In vain anti-racists will search the SP action program for action points against racism. It's like racism doesn't exist in the eyes of the SP. The party did, however, fill the program with the nowadays most popular racist prejudices about immigrants. The most important being that immigrants do not enough want to integrate. According to the SP, the "failed integration" is responsible for diminishing "solidarity between immigrants and the Dutch". So the SP argues that the growing anti-immigrant mood is being caused by the immigrants themselves. Or: the victims of racism are themselves responsible. That is why all proposed SP measures are only targeting immigrants. The party wants to demand more of newcomers, "like achieving a higher level of speech and working in unpaid training periods in companies." The SP would like to force immigrants to follow language and integration courses in their countries of origin, in order "to reach the level the Dutch government requires of them".

Another popular prejudice we can find in the SP program is that criminality is worse when the perpetrators are immigrants. In these Right populist times, also the SP no longer looks at criminality as such, but more at the origin of the perpetrators. The party collaborates in the completely hyped debate on "security" and even wants to implement special harsh policies, only against immigrants. "The struggle against specific criminality and problems caused by certain immigrant youths must get more practical and result directed. It could be useful to make profiles of perpetrators" and "to dissect the hard nucleus of recidivists". The categorization in nationalities cannot serve any other purpose than racism. In this way the SP aids the rapid worsening of the immigrant image.

Guest worker and capital

During the debates on integration, Marijnissen regularly showed off saying that the SP "was the first to point out these problems" in the report "Guest work and capital", published in the spring of 1983. Back then, Marijnissen himself had worked on it. Although thoroughly racist, the SP is not distancing itself from this report. According to the report immigrants would curb the workers struggle. Because of their "backward" Islamic culture they would be too slavish towards the bosses. "The difference in development and culture makes it very difficult for the Dutch to work and live together with their foreign colleagues." The negative attitude of many Dutch would therefore be understandable. One cannot call that discrimination, according to the report. ""Discrimination" is probably the only Dutch word which almost every foreigner gets taught. Whether or not they know the meaning of it, remained unclear to us. Anyway, they have heard the word being used so often by all possible, probably well meaning, social workers, that they started to use it, right or wrong, in all situations they encounter."
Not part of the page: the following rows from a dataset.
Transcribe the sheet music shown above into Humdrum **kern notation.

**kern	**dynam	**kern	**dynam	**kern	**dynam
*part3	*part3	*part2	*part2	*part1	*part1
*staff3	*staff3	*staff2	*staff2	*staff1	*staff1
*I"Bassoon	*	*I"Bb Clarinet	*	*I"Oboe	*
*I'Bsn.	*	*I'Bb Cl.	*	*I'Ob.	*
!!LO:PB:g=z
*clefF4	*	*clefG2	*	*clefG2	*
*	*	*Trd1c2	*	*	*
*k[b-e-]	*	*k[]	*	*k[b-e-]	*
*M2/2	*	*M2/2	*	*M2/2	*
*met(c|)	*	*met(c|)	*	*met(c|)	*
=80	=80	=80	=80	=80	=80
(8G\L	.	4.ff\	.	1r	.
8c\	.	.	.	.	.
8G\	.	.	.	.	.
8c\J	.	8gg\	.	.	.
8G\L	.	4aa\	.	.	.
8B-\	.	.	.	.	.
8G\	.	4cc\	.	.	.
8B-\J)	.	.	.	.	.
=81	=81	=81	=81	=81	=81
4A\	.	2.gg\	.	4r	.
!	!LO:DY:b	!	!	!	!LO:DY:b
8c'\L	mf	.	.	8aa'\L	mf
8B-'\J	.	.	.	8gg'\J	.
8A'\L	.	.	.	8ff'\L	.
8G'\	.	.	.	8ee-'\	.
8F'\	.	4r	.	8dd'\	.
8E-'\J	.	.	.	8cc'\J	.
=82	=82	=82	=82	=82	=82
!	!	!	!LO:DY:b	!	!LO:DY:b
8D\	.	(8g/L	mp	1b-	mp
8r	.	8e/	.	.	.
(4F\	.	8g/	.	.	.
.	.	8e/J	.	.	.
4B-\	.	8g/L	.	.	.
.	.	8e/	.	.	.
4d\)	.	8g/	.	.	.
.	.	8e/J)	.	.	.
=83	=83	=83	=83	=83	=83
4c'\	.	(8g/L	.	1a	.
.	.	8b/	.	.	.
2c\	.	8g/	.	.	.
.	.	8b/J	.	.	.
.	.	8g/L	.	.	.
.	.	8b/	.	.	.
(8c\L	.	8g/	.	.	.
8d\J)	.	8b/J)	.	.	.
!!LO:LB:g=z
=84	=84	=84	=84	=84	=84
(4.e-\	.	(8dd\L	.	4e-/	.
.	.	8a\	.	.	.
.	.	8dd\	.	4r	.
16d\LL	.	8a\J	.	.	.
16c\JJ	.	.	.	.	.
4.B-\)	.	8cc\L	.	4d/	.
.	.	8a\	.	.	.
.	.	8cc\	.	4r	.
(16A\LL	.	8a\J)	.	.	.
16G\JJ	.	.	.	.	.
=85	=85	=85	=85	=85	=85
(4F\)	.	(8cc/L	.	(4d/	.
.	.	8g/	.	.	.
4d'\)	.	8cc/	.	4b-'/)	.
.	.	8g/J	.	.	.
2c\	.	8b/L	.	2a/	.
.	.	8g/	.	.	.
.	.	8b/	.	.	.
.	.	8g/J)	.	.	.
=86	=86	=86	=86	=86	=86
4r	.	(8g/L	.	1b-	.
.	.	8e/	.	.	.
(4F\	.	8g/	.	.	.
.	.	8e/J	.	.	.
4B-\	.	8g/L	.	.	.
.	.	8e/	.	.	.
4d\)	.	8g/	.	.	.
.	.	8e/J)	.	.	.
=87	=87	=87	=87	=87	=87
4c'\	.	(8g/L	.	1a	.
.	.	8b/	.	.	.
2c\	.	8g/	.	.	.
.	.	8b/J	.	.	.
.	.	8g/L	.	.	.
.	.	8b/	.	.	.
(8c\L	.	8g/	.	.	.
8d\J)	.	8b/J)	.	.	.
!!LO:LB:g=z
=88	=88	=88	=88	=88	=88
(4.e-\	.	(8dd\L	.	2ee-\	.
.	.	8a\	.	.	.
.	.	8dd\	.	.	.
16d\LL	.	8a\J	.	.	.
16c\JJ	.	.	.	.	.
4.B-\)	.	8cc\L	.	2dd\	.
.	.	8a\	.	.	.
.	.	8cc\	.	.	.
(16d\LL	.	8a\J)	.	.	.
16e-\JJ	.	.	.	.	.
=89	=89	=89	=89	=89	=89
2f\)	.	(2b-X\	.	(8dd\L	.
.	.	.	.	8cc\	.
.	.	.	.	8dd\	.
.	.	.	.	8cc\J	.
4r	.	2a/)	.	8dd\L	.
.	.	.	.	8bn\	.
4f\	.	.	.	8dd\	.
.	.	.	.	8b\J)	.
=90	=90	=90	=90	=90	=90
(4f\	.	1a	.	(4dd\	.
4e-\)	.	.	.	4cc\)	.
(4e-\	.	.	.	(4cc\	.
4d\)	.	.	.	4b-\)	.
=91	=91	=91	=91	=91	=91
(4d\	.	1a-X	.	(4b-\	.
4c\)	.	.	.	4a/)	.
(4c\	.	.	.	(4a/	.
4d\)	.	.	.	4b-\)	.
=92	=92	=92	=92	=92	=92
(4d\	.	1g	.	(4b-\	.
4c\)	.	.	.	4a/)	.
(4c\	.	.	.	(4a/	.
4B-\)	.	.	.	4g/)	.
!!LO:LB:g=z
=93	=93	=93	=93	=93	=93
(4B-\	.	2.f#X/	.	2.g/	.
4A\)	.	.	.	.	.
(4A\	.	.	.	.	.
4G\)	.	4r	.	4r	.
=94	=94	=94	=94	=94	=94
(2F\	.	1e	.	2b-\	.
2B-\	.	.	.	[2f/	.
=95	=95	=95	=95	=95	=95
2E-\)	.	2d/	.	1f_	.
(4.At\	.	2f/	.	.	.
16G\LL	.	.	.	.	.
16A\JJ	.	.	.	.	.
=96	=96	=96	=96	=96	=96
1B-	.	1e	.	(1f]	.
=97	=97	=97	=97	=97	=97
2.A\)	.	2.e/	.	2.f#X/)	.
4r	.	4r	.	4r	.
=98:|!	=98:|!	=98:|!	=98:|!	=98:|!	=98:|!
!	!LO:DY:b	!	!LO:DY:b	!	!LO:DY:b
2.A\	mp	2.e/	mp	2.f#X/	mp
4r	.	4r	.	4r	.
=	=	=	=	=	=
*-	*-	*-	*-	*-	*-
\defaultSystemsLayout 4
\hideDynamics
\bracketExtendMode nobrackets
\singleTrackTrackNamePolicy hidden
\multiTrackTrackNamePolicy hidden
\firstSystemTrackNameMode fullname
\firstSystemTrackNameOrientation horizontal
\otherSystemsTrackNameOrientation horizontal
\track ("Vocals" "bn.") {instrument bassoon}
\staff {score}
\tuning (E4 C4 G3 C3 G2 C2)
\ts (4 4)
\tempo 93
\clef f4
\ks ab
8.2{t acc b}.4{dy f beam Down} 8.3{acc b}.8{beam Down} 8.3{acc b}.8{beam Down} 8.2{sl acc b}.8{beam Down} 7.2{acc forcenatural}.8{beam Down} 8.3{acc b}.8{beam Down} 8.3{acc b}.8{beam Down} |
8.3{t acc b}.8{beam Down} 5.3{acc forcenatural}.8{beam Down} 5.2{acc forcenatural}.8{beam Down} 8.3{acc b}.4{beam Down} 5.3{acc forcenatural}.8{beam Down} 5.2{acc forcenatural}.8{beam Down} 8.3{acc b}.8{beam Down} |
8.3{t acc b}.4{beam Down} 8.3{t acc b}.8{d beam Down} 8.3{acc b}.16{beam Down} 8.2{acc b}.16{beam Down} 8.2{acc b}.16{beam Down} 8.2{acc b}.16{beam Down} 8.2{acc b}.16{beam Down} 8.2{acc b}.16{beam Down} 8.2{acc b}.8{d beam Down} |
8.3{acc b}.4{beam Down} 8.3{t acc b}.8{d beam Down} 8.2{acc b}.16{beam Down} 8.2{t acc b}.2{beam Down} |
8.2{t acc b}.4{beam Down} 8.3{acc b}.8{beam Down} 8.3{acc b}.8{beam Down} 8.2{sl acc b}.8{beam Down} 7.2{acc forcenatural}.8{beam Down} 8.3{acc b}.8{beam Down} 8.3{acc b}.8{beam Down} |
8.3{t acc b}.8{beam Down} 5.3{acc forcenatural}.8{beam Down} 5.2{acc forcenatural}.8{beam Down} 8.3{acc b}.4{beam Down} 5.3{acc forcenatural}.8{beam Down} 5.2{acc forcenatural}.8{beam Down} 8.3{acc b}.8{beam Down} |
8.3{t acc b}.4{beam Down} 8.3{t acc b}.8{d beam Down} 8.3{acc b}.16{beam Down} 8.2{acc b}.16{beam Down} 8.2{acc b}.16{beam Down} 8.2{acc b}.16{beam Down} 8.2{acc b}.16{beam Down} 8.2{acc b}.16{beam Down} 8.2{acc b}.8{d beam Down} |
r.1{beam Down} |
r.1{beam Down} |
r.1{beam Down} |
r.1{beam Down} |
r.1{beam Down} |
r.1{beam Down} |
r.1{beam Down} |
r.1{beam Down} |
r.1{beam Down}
"The problems" encountered with family reunion were also discussed in the report. But there was no mention of the dilapidated houses immigrant women were forced to live in, nor of the racism and exploitation they encountered. No, the SP was only interested in "the problems" which "they" would cause. The proof was all on the level of neighborhood gossip. The report made extensive mention of ritual slaughter, leakages of washing machines and demolished toilets. "These women really do not want to learn the language", the SP asserted. And because of the "large population density of our country" the party wanted to offer immigrants a choice: "Or they become Dutch nationals after a few years - we think of two years -, or they leave for their homeland after the mentioned time." Marijnissen and his friends were thinking of offering them 75.000 guilders to leave. Of course all the other people at the Left back then strongly criticized the SP because of this racist report.(1)

The sound and the contents

Some Left activists who joined the SP do not mind this racism, but others do. During an election debate in EuroDusnie at January 18, 2003, SP activist and member of parliament Krista van Velzen, for instance, mentioned that she didn't like the way the 1983 report sounded, but that she agreed with its contents. SP candidate Hans van Heijningen recently acknowledged in action magazine Ravage that the SP immigration paragraph caused him the most doubts. He says that he favors open borders himself. But the party is afraid of "an uncontrollable situation", Van Heijningen says. What would he do if the SP were to go govern the country and take responsibility for the immigration policy? To that question he answered that he is "fortunately not in party circles which decide on subjects like that".(2)

Notes
1. In 1983 and in 1994 activists waged many discussions on SP racism. There's a lot of documentation on those in De Fabel library. See also: "The nationalist smell of the SP" (in Dutch), Gerrit de Wit. In: Fabel Archive.
2. "Poverty problem deserves an active approach", Alex van Veen. In: Ravage 1, 10.1.2003.